Rajan Kohulan, Zielesny Achim, Steinbeck Christoph
Institute for Inorganic and Analytical Chemistry, Friedrich Schiller University Jena, Lessingstr. 8, 07743, Jena, Germany.
Institute for Bioinformatics and Chemoinformatics, Westphalian University of Applied Sciences, August-Schmidt-Ring 10, 45665, Recklinghausen, Germany.
J Cheminform. 2024 Dec 27;16(1):146. doi: 10.1186/s13321-024-00941-x.

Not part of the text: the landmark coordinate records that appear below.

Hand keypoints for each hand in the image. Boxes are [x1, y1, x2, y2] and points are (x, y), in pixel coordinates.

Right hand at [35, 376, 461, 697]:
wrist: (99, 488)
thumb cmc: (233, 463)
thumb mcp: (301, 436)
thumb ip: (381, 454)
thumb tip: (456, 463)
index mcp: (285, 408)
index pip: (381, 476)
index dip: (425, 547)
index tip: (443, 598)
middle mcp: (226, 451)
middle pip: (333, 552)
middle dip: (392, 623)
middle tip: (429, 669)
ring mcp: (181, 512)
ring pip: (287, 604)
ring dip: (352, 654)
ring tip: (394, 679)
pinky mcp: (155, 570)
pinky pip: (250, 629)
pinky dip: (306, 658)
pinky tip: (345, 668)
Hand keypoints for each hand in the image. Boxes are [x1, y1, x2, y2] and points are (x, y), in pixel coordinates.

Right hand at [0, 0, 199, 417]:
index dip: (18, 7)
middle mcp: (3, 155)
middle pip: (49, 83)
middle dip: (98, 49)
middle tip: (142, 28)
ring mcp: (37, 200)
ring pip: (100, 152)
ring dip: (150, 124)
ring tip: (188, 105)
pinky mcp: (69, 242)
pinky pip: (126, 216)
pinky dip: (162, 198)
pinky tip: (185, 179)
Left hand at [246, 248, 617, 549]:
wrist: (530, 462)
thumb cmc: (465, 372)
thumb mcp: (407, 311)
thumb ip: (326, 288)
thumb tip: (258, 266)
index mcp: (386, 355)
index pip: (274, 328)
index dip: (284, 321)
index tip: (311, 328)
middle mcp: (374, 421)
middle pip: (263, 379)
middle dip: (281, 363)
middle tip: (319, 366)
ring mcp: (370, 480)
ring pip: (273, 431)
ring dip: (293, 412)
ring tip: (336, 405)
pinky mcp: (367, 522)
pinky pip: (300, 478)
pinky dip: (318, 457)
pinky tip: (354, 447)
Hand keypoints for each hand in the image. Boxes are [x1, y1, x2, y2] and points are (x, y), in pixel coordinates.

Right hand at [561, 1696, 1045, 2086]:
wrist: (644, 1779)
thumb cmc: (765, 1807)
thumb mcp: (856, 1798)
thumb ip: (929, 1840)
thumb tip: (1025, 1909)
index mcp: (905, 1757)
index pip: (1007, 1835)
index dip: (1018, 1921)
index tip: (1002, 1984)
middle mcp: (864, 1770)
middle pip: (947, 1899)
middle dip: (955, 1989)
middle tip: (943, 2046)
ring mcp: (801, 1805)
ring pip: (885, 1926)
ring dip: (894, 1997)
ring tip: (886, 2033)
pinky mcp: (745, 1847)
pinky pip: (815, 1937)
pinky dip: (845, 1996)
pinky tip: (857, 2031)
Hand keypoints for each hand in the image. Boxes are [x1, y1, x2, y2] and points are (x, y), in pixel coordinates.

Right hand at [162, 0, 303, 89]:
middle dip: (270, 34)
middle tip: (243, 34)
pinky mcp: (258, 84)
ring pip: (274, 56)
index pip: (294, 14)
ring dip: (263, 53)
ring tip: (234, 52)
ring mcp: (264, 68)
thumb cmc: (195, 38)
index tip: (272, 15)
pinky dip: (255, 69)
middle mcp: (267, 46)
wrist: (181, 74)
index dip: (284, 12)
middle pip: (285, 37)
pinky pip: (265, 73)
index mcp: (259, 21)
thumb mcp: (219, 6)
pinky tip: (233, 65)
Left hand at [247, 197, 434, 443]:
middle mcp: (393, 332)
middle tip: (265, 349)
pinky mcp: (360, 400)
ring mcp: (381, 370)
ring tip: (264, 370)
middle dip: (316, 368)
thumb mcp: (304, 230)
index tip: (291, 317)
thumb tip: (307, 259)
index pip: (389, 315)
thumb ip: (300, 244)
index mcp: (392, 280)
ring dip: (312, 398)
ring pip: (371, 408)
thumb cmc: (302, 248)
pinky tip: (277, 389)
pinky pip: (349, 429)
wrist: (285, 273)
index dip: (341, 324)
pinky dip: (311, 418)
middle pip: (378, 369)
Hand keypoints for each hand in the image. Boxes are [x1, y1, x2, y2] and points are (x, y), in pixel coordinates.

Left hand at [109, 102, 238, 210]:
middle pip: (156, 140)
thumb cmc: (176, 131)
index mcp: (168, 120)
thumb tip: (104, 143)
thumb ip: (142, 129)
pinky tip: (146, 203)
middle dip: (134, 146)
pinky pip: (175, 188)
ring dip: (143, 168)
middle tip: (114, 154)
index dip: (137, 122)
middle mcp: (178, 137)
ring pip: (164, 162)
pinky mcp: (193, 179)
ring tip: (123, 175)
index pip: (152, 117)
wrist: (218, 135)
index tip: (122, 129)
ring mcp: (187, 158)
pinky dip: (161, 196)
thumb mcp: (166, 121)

Naming chemical compounds systematically is a complex task governed by a set of rules established by the International Union of Pure and Applied Chemistry (IUPAC). These rules are universal and widely accepted by chemists worldwide, but their complexity makes it challenging for individuals to consistently apply them accurately. A translation method can be employed to address this challenge. Accurate translation of chemical compounds from SMILES notation into their corresponding IUPAC names is crucial, as it can significantly streamline the laborious process of naming chemical structures. Here, we present STOUT (SMILES-TO-IUPAC-name translator) V2, which addresses this challenge by introducing a transformer-based model that translates string representations of chemical structures into IUPAC names. Trained on a dataset of nearly 1 billion SMILES strings and their corresponding IUPAC names, STOUT V2 demonstrates exceptional accuracy in generating IUPAC names, even for complex chemical structures. The model's ability to capture intricate patterns and relationships within chemical structures enables it to generate precise and standardised IUPAC names. While established deterministic algorithms remain the gold standard for systematic chemical naming, our work, enabled by access to OpenEye's Lexichem software through an academic license, demonstrates the potential of neural approaches to complement existing tools in chemical nomenclature.Scientific contribution STOUT V2, built upon transformer-based models, is a significant advancement from our previous work. The web application enhances its accessibility and utility. By making the model and source code fully open and well-documented, we aim to promote unrestricted use and encourage further development.
系统地命名化合物是一项复杂的任务,由国际纯粹与应用化学联合会(IUPAC)制定的一套规则所支配。这些规则具有普遍性,被全球化学家广泛接受,但其复杂性使得个人难以始终准确地应用它们。可以采用一种翻译方法来应对这一挑战。将化合物从SMILES符号准确翻译为其相应的IUPAC名称至关重要,因为这可以显著简化命名化学结构的繁琐过程。在此,我们展示了STOUT(SMILES到IUPAC名称翻译器)V2,它通过引入基于Transformer的模型来应对这一挑战,该模型将化学结构的字符串表示转换为IUPAC名称。在一个包含近10亿个SMILES字符串及其相应IUPAC名称的数据集上进行训练后,STOUT V2在生成IUPAC名称方面表现出卓越的准确性,即使对于复杂的化学结构也是如此。该模型捕捉化学结构中复杂模式和关系的能力使其能够生成精确且标准化的IUPAC名称。虽然既定的确定性算法仍然是系统化学命名的黄金标准,但我们通过学术许可访问OpenEye的Lexichem软件所开展的工作,展示了神经方法在补充化学命名现有工具方面的潜力。科学贡献:基于Transformer模型构建的STOUT V2是我们先前工作的重大进展。该网络应用程序提高了其可访问性和实用性。通过使模型和源代码完全开放并提供详细文档,我们旨在促进无限制使用并鼓励进一步开发。